**Problem statement**
Looking at the listing below, how many lines include "down"? Answer with the number only.
== Provided data
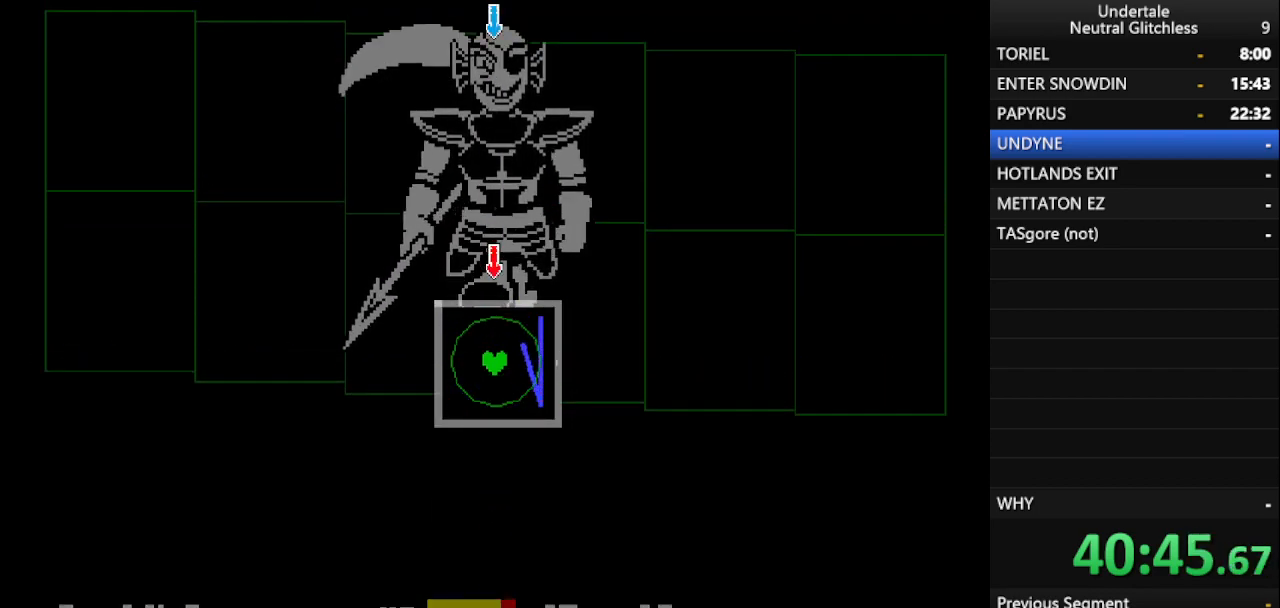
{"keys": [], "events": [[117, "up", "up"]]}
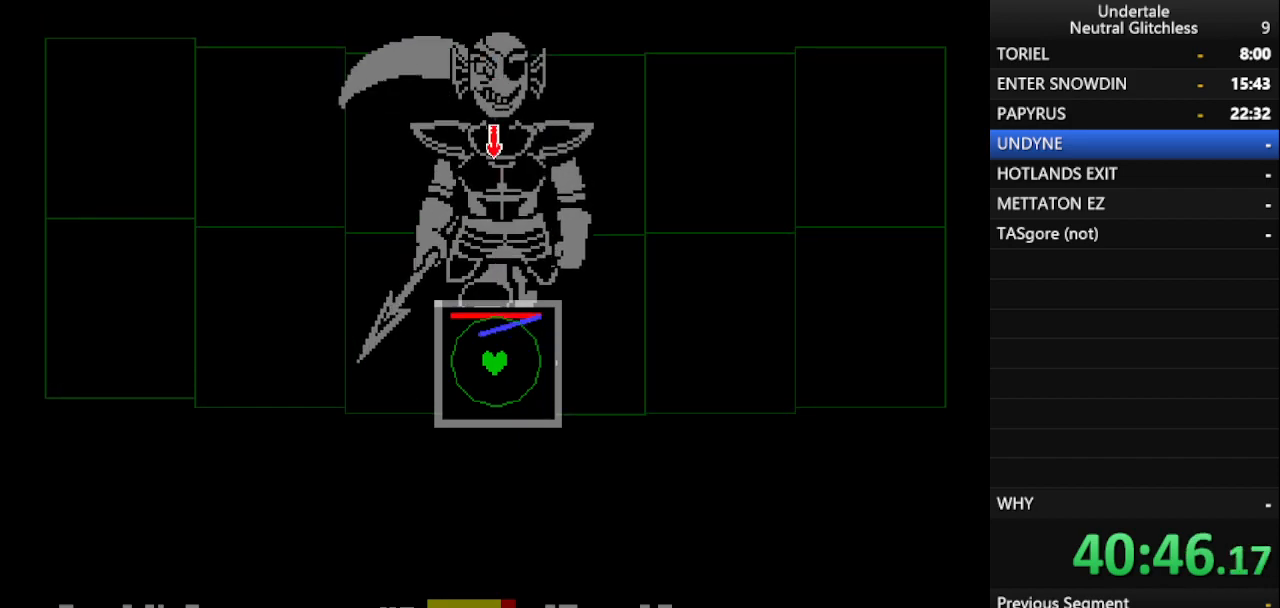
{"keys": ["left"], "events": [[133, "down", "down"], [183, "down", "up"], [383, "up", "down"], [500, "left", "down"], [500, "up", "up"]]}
====
== Provided data
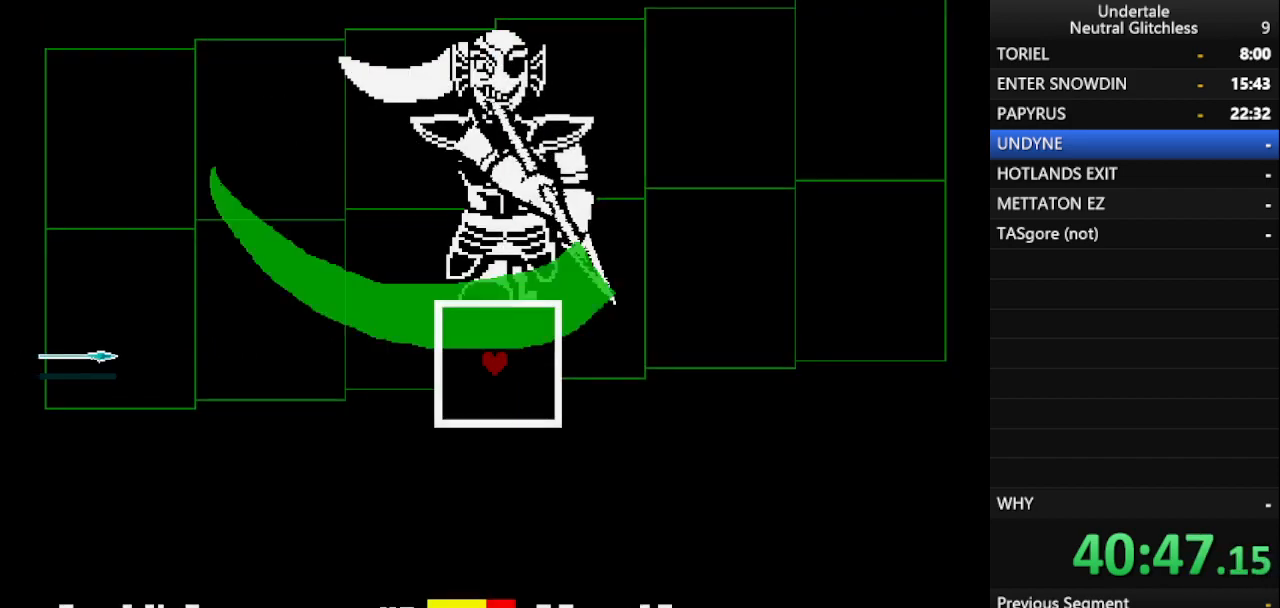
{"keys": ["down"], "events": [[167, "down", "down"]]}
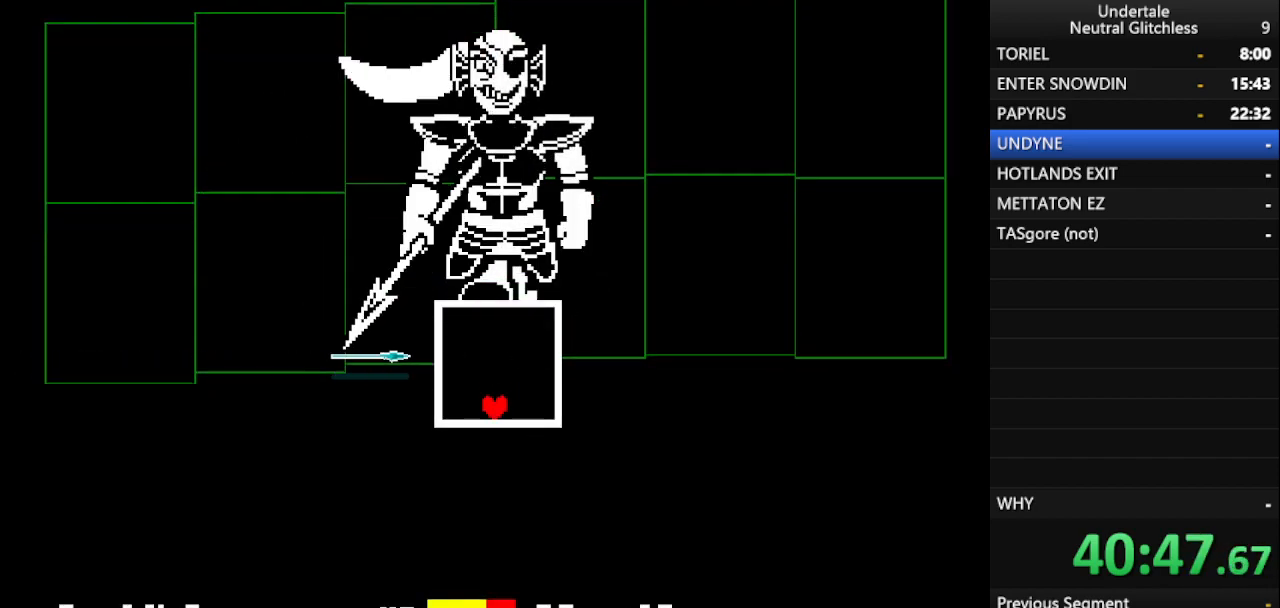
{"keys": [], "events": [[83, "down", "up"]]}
====
== Provided data
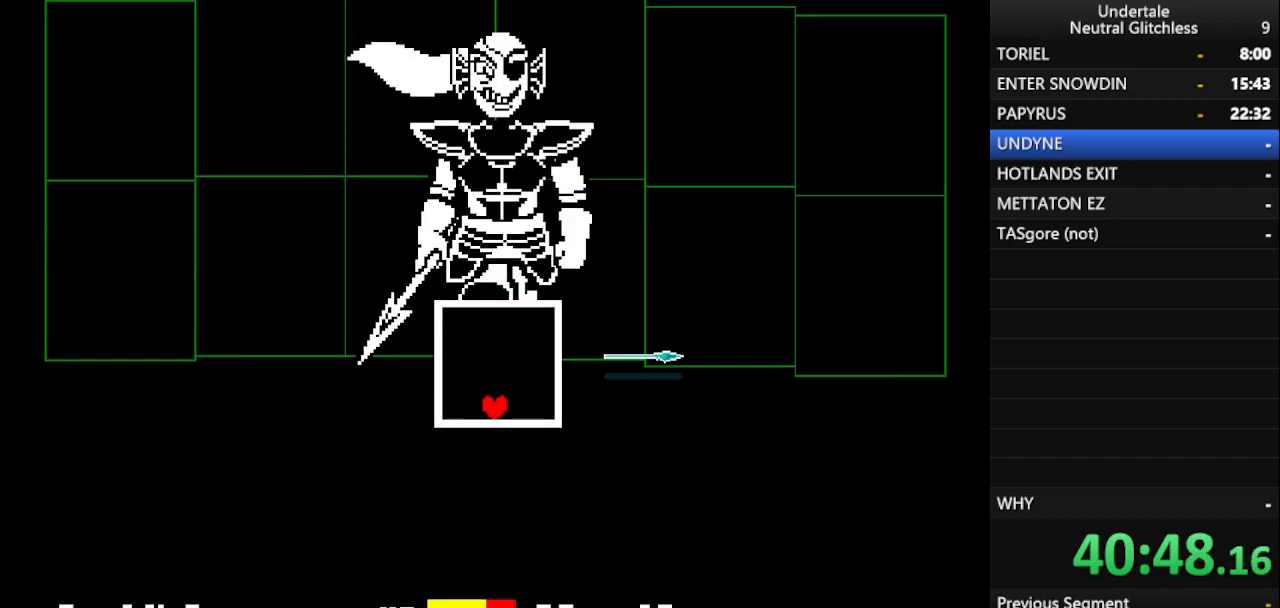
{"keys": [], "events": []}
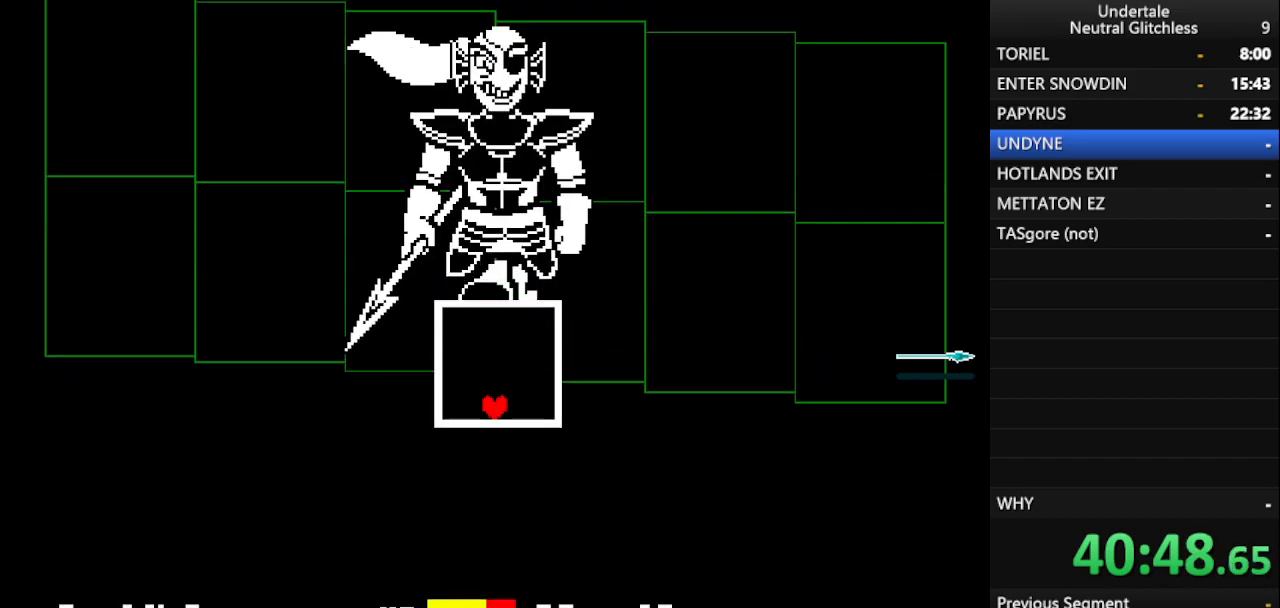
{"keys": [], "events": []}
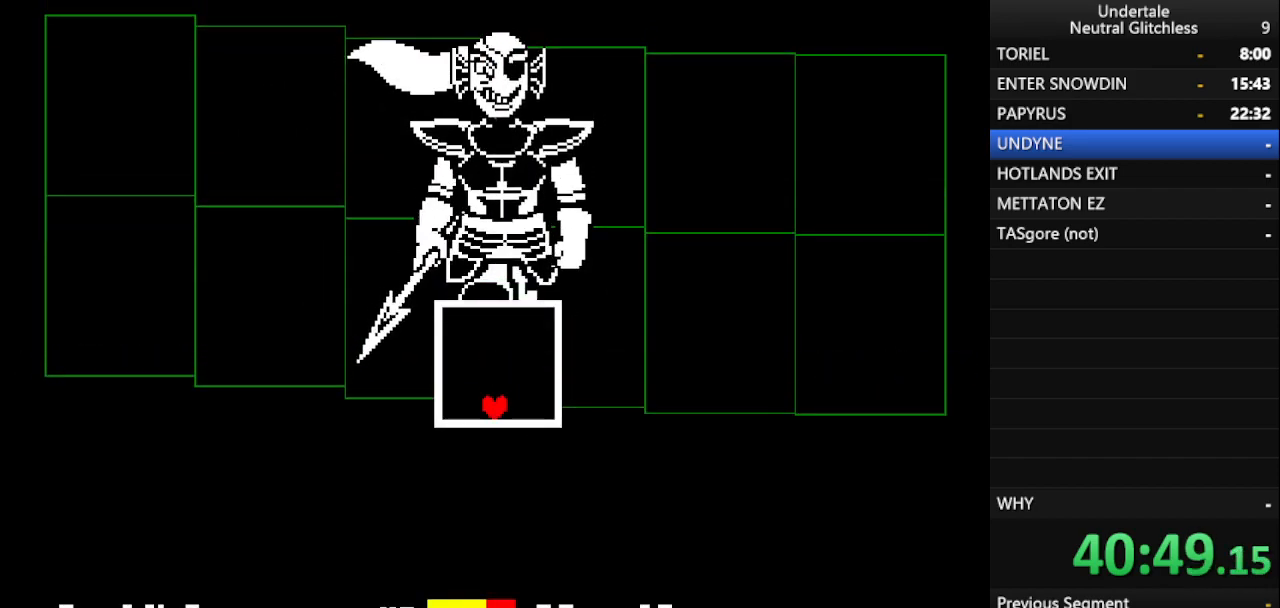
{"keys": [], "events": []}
====
**Task result**
3